Tâche à réaliser: Recopiez le texte de tous les enregistrements ci-dessous en remplaçant « sympa » par « chouette » partout, sans rien modifier d'autre, et laissez les images hors de votre réponse.

________

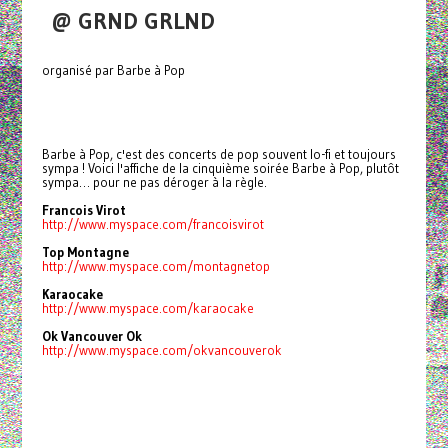
@ GRND GRLND
organisé par Barbe à Pop
Barbe à Pop, c'est des concerts de pop souvent lo-fi et toujours
sympa ! Voici l'affiche de la cinquième soirée Barbe à Pop, plutôt
sympa… pour ne pas déroger à la règle.
Francois Virot
http://www.myspace.com/francoisvirot
Top Montagne
http://www.myspace.com/montagnetop
Karaocake
http://www.myspace.com/karaocake
Ok Vancouver Ok
http://www.myspace.com/okvancouverok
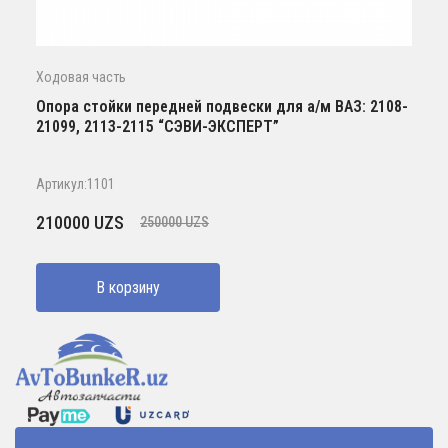
Ходовая часть
Опора стойки передней подвески для а/м ВАЗ: 2108-
21099, 2113-2115 “СЭВИ-ЭКСПЕРТ”
Артикул:1101
Первоначальная
Текущая
210000
UZS
250000
UZS
цена
цена:
составляла
210000 UZS.
В корзину
250000 UZS.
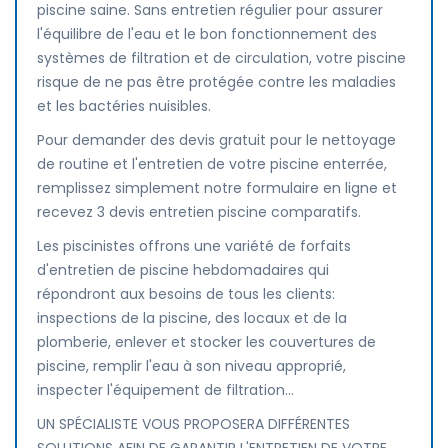
piscine saine. Sans entretien régulier pour assurer
l'équilibre de l'eau et le bon fonctionnement des
systèmes de filtration et de circulation, votre piscine
risque de ne pas être protégée contre les maladies
et les bactéries nuisibles.
Pour demander des devis gratuit pour le nettoyage
de routine et l'entretien de votre piscine enterrée,
remplissez simplement notre formulaire en ligne et
recevez 3 devis entretien piscine comparatifs.
Les piscinistes offrons une variété de forfaits
d'entretien de piscine hebdomadaires qui
répondront aux besoins de tous les clients:
inspections de la piscine, des locaux et de la
plomberie, enlever et stocker les couvertures de
piscine, remplir l'eau à son niveau approprié,
inspecter l'équipement de filtration...
UN SPÉCIALISTE VOUS PROPOSERA DIFFÉRENTES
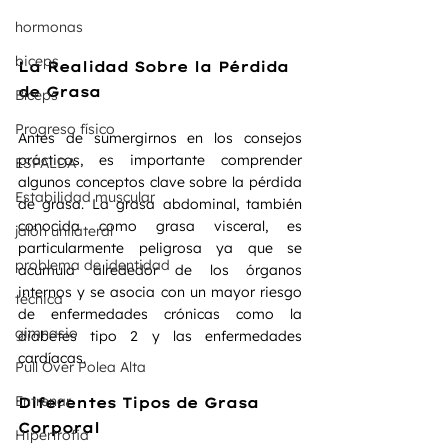
hormonas
biceps
La Realidad Sobre la Pérdida 
de Grasa
Bíceps
Progreso físico
Antes de sumergirnos en los consejos 
prácticos, es importante comprender 
ESPALDA
algunos conceptos clave sobre la pérdida 
Estabilidad muscular
de grasa. La grasa abdominal, también 
conocida como grasa visceral, es 
jalón unilateral
particularmente peligrosa ya que se 
problema de identidad
acumula alrededor de los órganos 
internos y se asocia con un mayor riesgo 
técnica
de enfermedades crónicas como la 
gimnasio
diabetes tipo 2 y las enfermedades 
cardíacas.
Pull Over Polea Alta
Entrenar
Diferentes Tipos de Grasa 
Corporal
Hipertrofia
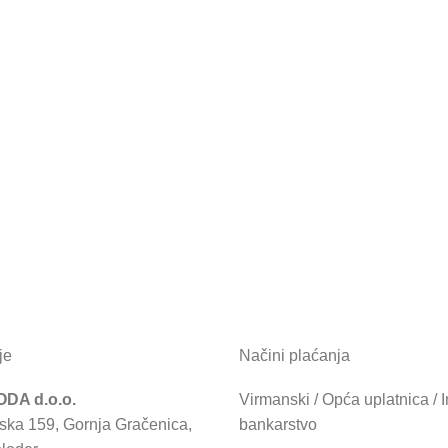
je
Načini plaćanja
DA d.o.o.
Virmanski / Opća uplatnica / I
ska 159, Gornja Gračenica,
bankarstvo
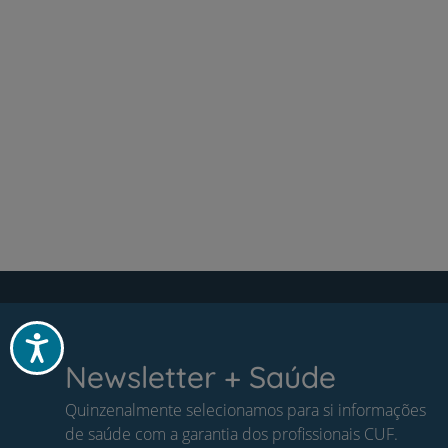
Acessibilidade
Newsletter + Saúde
Quinzenalmente selecionamos para si informações
de saúde com a garantia dos profissionais CUF.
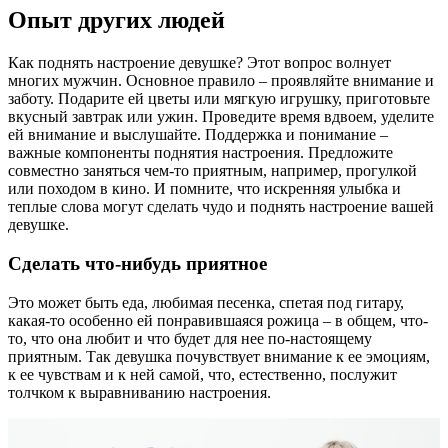
Опыт других людей
Как поднять настроение девушке? Этот вопрос волнует
многих мужчин. Основное правило – проявляйте внимание и
заботу. Подарите ей цветы или мягкую игрушку, приготовьте
вкусный завтрак или ужин. Проведите время вдвоем, уделите
ей внимание и выслушайте. Поддержка и понимание –
важные компоненты поднятия настроения. Предложите
совместно заняться чем-то приятным, например, прогулкой
или походом в кино. И помните, что искренняя улыбка и
теплые слова могут сделать чудо и поднять настроение вашей
девушке.
Сделать что-нибудь приятное
Это может быть еда, любимая песенка, спетая под гитару,
какая-то особенно ей понравившаяся рожица – в общем, что-
то, что она любит и что будет для нее по-настоящему
приятным. Так девушка почувствует внимание к ее эмоциям,
к ее чувствам и к ней самой, что, естественно, послужит
толчком к выравниванию настроения.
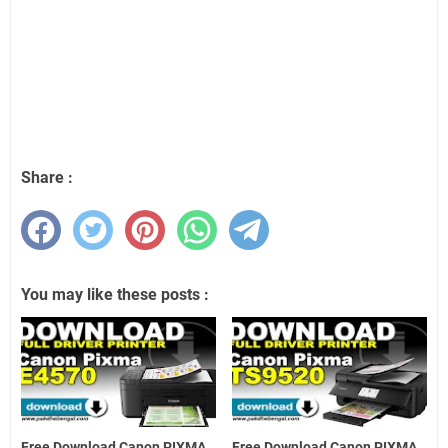
Share :
You may like these posts :
Free Download Canon PIXMA
Free Download Canon PIXMA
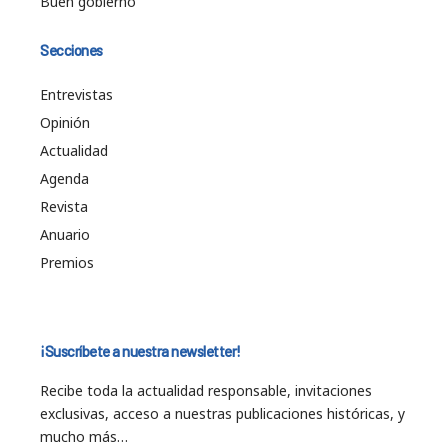
Buen gobierno
Secciones
Entrevistas
Opinión
Actualidad
Agenda
Revista
Anuario
Premios
¡Suscríbete a nuestra newsletter!
Recibe toda la actualidad responsable, invitaciones
exclusivas, acceso a nuestras publicaciones históricas, y
mucho más…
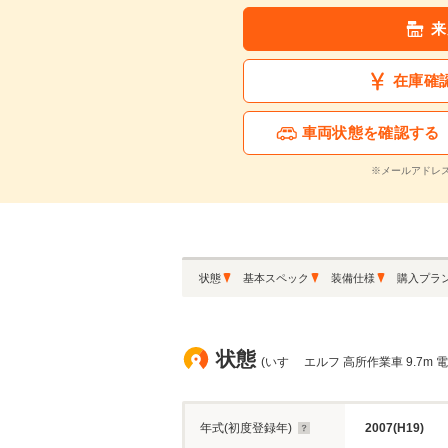
月々の支払額
6
来
.7
万円
在庫確
※シミュレーション結果は
※シミュレーションしたロ
車両状態を確認する
※メールアドレ
この中古車に関
状態
基本スペック
装備仕様
購入プラ
状態
(いすゞ エルフ 高所作業車 9.7m 
年式(初度登録年)
2007(H19)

________

Réponse à l'exercice:
@ GRND GRLND
organisé par Barbe à Pop
Barbe à Pop, c'est des concerts de pop souvent lo-fi et toujours
chouette ! Voici l'affiche de la cinquième soirée Barbe à Pop, plutôt
chouette… pour ne pas déroger à la règle.
Francois Virot
http://www.myspace.com/francoisvirot
Top Montagne
http://www.myspace.com/montagnetop
Karaocake
http://www.myspace.com/karaocake
Ok Vancouver Ok
http://www.myspace.com/okvancouverok
Ходовая часть
Опора стойки передней подвески для а/м ВАЗ: 2108-
21099, 2113-2115 “СЭВИ-ЭКСПЕРТ”
Артикул:1101
Первоначальная
Текущая
210000
UZS
250000
UZS
цена
цена:
составляла
210000 UZS.
В корзину
250000 UZS.
piscine saine. Sans entretien régulier pour assurer
l'équilibre de l'eau et le bon fonctionnement des
systèmes de filtration et de circulation, votre piscine
risque de ne pas être protégée contre les maladies
et les bactéries nuisibles.
Pour demander des devis gratuit pour le nettoyage
de routine et l'entretien de votre piscine enterrée,
remplissez simplement notre formulaire en ligne et
recevez 3 devis entretien piscine comparatifs.
Les piscinistes offrons une variété de forfaits
d'entretien de piscine hebdomadaires qui
répondront aux besoins de tous les clients:
inspections de la piscine, des locaux et de la
plomberie, enlever et stocker les couvertures de
piscine, remplir l'eau à son niveau approprié,
inspecter l'équipement de filtration...
UN SPÉCIALISTE VOUS PROPOSERA DIFFÉRENTES
hormonas
biceps
La Realidad Sobre la Pérdida 
de Grasa
Bíceps
Progreso físico
Antes de sumergirnos en los consejos 
prácticos, es importante comprender 
ESPALDA
algunos conceptos clave sobre la pérdida 
Estabilidad muscular
de grasa. La grasa abdominal, también 
conocida como grasa visceral, es 
jalón unilateral
particularmente peligrosa ya que se 
problema de identidad
acumula alrededor de los órganos 
internos y se asocia con un mayor riesgo 
técnica
de enfermedades crónicas como la 
gimnasio
diabetes tipo 2 y las enfermedades 
cardíacas.
Pull Over Polea Alta
Entrenar
Diferentes Tipos de Grasa 
Corporal
Hipertrofia
je
Načini plaćanja
DA d.o.o.
Virmanski / Opća uplatnica / I
ska 159, Gornja Gračenica,
bankarstvo
Acessibilidade
Newsletter + Saúde
Quinzenalmente selecionamos para si informações
de saúde com a garantia dos profissionais CUF.
Опыт других людей
Как поднять настроение девушке? Этот вопрос волнует
многих мужчин. Основное правило – проявляйте внимание и
заботу. Подарите ей цветы или мягкую игрушку, приготовьте
вкусный завтрак или ужин. Проведите время вдвоем, уделите
ей внимание и выслушайте. Поддержка и понимание –
важные компоненты поднятия настроения. Предложите
совместно заняться чем-то приятным, например, прогулкой
или походом в кино. И помните, что искренняя улыбка и
теплые слова могут сделать чудо и поднять настроение вашей
девушке.
Сделать что-нибудь приятное
Это может быть еда, любимая песенка, спетая под гитару,
какая-то особенно ей понравившаяся рожица – в общем, что-
то, что она любит и что будет для нее по-настоящему
приятным. Так девушка почувствует внимание к ее эмоциям,
к ее чувствам и к ней самой, что, естественно, послужит
толчком к выравниванию настроения.
Share :
You may like these posts :
Free Download Canon PIXMA
Free Download Canon PIXMA
Buen gobierno
Secciones
Entrevistas
Opinión
Actualidad
Agenda
Revista
Anuario
Premios
¡Suscríbete a nuestra newsletter!
Recibe toda la actualidad responsable, invitaciones
exclusivas, acceso a nuestras publicaciones históricas, y
mucho más…
月々の支払額
6
来
.7
万円
在庫確
※シミュレーション結果は
※シミュレーションしたロ
車両状態を確認する
※メールアドレ
この中古車に関
状態
基本スペック
装備仕様
購入プラ
状態
(いすゞ エルフ 高所作業車 9.7m 
年式(初度登録年)
2007(H19)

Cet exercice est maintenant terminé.